K13333: Filtering log messages sent to remote syslog servers (11.x - 15.x) 
K13080: Configuring the BIG-IP system to log to a remote syslog server (11.x - 16.x) 

The point is not how configure syslog, the point is configure syslog to include specific string on /var/log/ltm.

You are exactly right

you should follow the guide that I share with you, it looks probably to help you with your requirement, if not, share what string do you want exactly to add.

Actually, I want to include expired Ssl certification log on /var/log/ltm to syslog. I try to test some solutions on devcentral, but there are many of different suggestions and make me confused 😞

I need to filter and include some log lines contained string 'expire' to syslog 

Ok, but it looks easy, there are native configurations that you can apply to meet your requirement:

This is one on the crontab daemon executed every day:

https://support.f5.com/csp/article/K14318

You can send alert by email, or monitor by SNMP the F5:

https://support.f5.com/csp/article/K15288

You can be create a filter to matches a specific message-id and transmits it to the local-syslog log publisher.

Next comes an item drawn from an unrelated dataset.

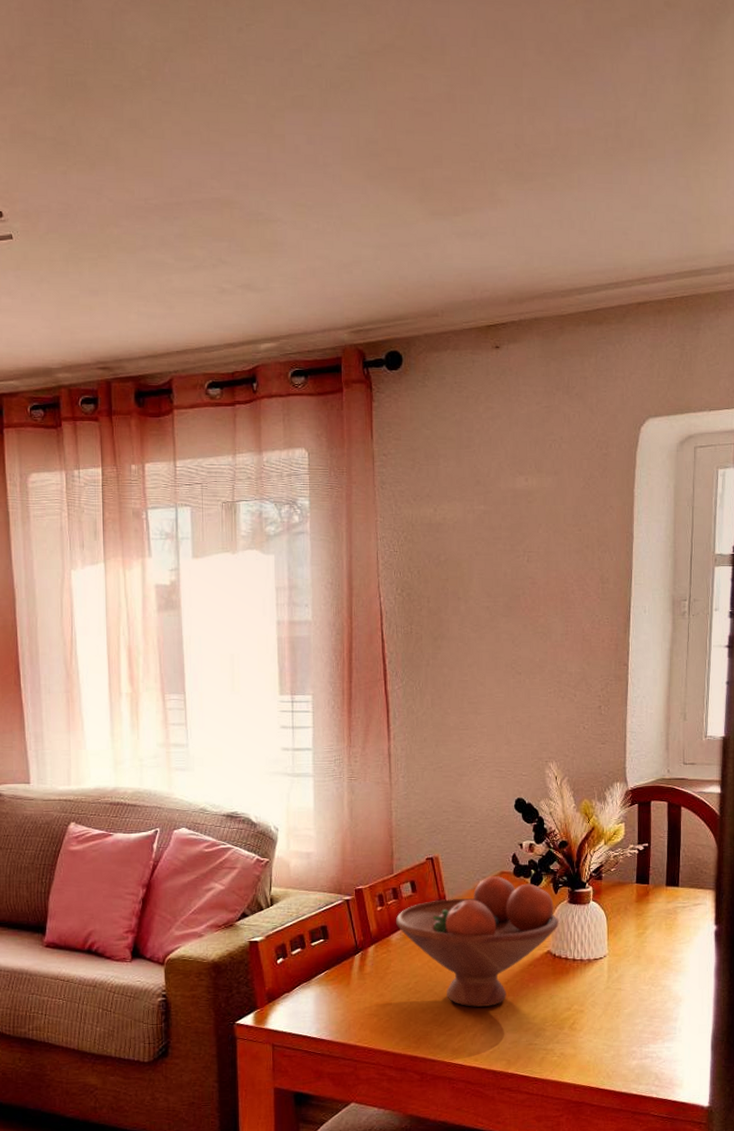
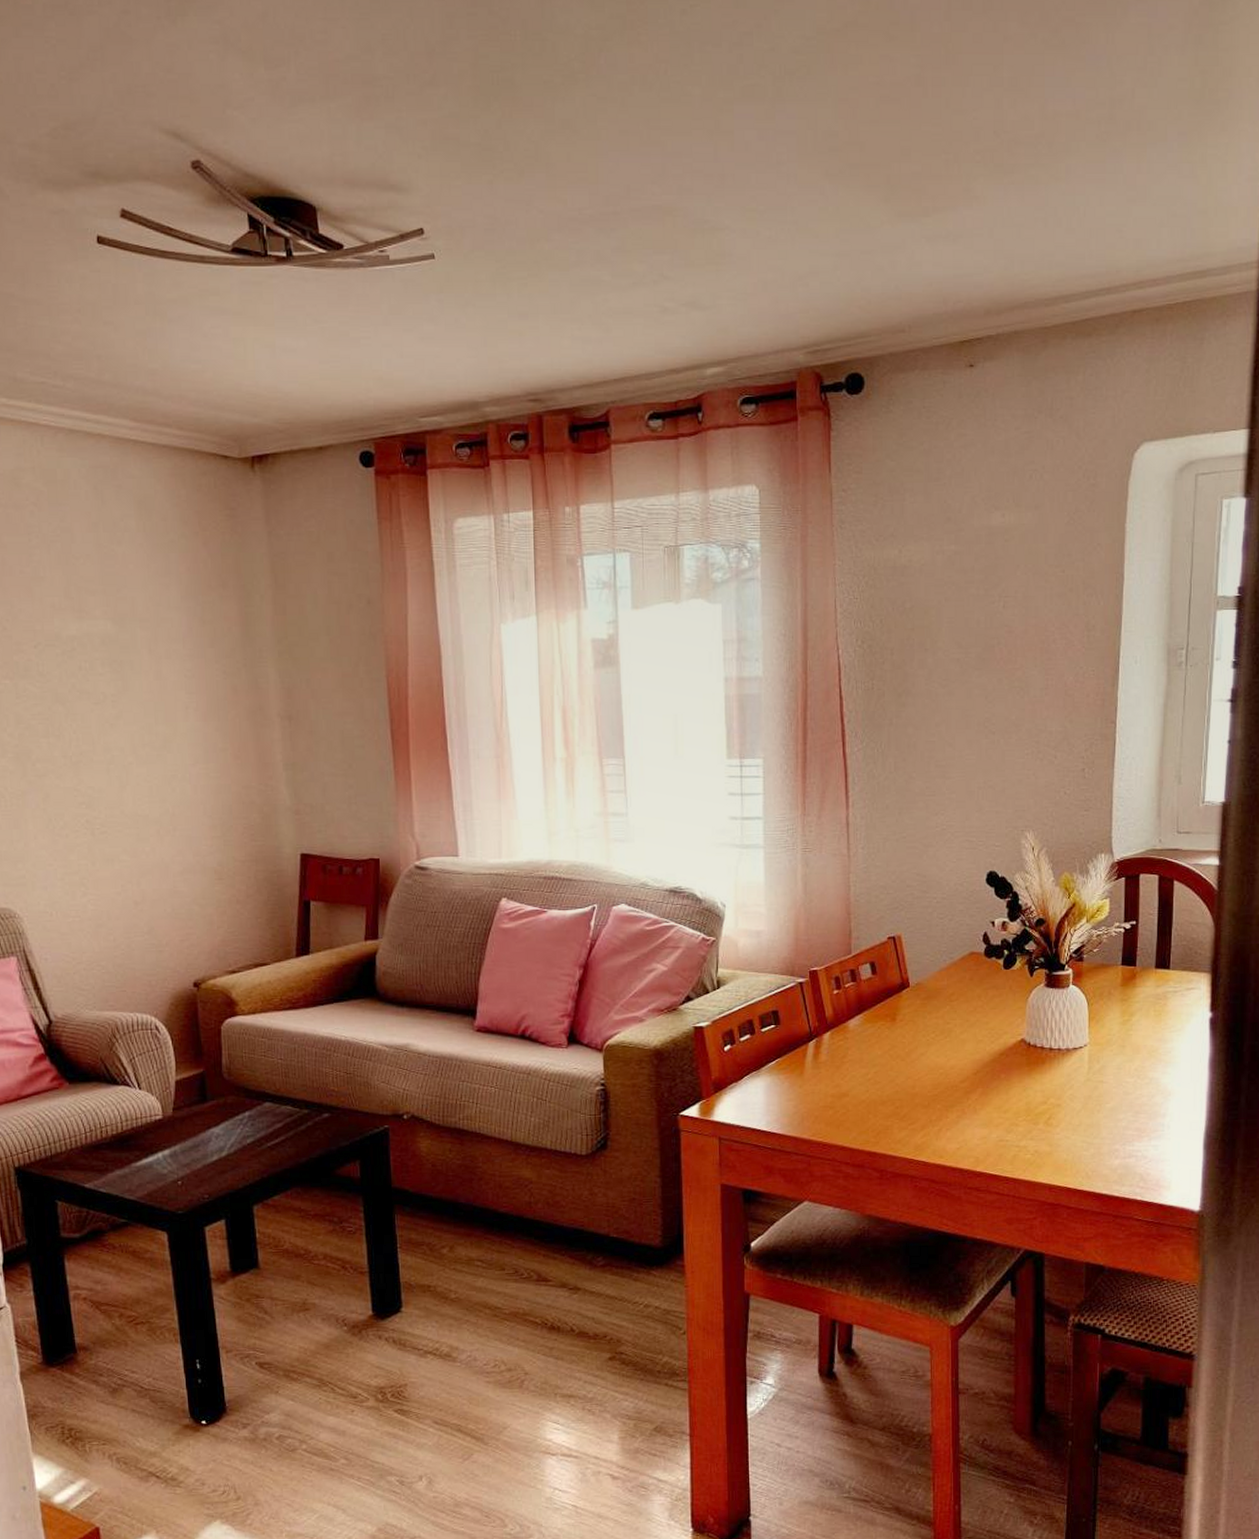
fruit bowl: present [395,876,559,1007] -> none [853,957,1034,1100]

tmsh create /sys log-config publisher local-syslog destinations add { local-syslog }
tmsh create /sys log-config filter filter_cert_will_expire message-id 01420008 publisher local-syslog
tmsh create /sys log-config filter filter_cert_expired message-id 01420007 publisher local-syslog

Hi @Jiwook ,

In that case, you could check this article which discusses the built-in SSL certificate expiration monitoring. The check-cert utility runs weekly and does create log messages regarding the certificates. I checked in my own environment and did see the messages get logged to syslog.

K14318: Monitoring SSL certificate expiration on the BIG-IP system (11.x - 16.x)

The messages would look similar to this:

01420008:4: Certificate 'CN=host.example.com' in file /Common/host.example.com.crt will expire on Mar 20 23:59:59 2022 GMT

Thanks,
Josh

Same Article that I shared before.

Please use caution with older guides. The guide you mentioned uses "bigpipe" or b shell commands, which were deprecated some time ago and won't work in recent versions.

Same Article that I shared before.

This is one on the crontab daemon executed every day:

https://support.f5.com/csp/article/K14318

@Sebastiansierra my apologies, I did not notice that you had pasted the same article previously.